The code (incl. documentation sources) mostly is in the monitor and ntppool GitHub repositories, with public discussions in a new forum category, some threads in other categories such as the Pool Development category, and status of the actual upgrade, and pointers to further info, on the status page and in the Announcements category of the forum.
In addition to everything @MagicNTP wrote, also an explanation of the monitoring states and some documentation on the log api.
How much data mining is allowed with the API? I’m preparing a paper on NTP managment, reliability and importance and looking for some historic evaluation. The automized monitoring concept is quite unique and intriguing.
Welcome, and yes — data mining the API is fine! In particular if you’re willing to engage with the project and community longer term.
I’ve seen the threads with suggestions for improving monitoring scores and DNS zone building. The main constraint on those efforts (beyond my time to write and deploy code) is that very few people besides myself and Steven Sommars are investigating and thinking deeply about the monitoring data — connectivity and routing issues, time sync problems, scoring edge cases, etc.
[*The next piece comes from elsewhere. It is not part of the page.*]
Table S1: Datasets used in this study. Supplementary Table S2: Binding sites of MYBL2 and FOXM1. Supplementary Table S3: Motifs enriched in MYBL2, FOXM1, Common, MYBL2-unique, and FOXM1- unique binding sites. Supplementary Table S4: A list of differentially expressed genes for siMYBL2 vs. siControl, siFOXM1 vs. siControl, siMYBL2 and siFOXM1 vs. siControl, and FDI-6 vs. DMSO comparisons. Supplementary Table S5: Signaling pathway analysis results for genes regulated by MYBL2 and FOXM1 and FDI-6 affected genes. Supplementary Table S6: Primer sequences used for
More sustained eyes and brains are very welcome.
One note from experience: “work on a paper” often ends up with a paper titled “Volunteer-run critical infrastructure could be better!” — which, sure. It gets more frustrating when authors clearly spent significant time reverse-engineering how things work rather than looking at the source code, the data, or just asking me or the community. So please do ask!
For querying the HTTP API: it’s backed by ClickHouse, so if you’re doing bulk queries, please keep concurrency to around 2 requests at a time. The ClickHouse data goes back to roughly 2019. With the new monitoring system it’s about 2 billion checks per year.
The data is also available in Google Cloud BigQuery and for download as Avro files in object store, going back to 2008 — currently about 500GB, growing ~15-20GB/month. For larger-scale analysis the Avro files are probably your best bet.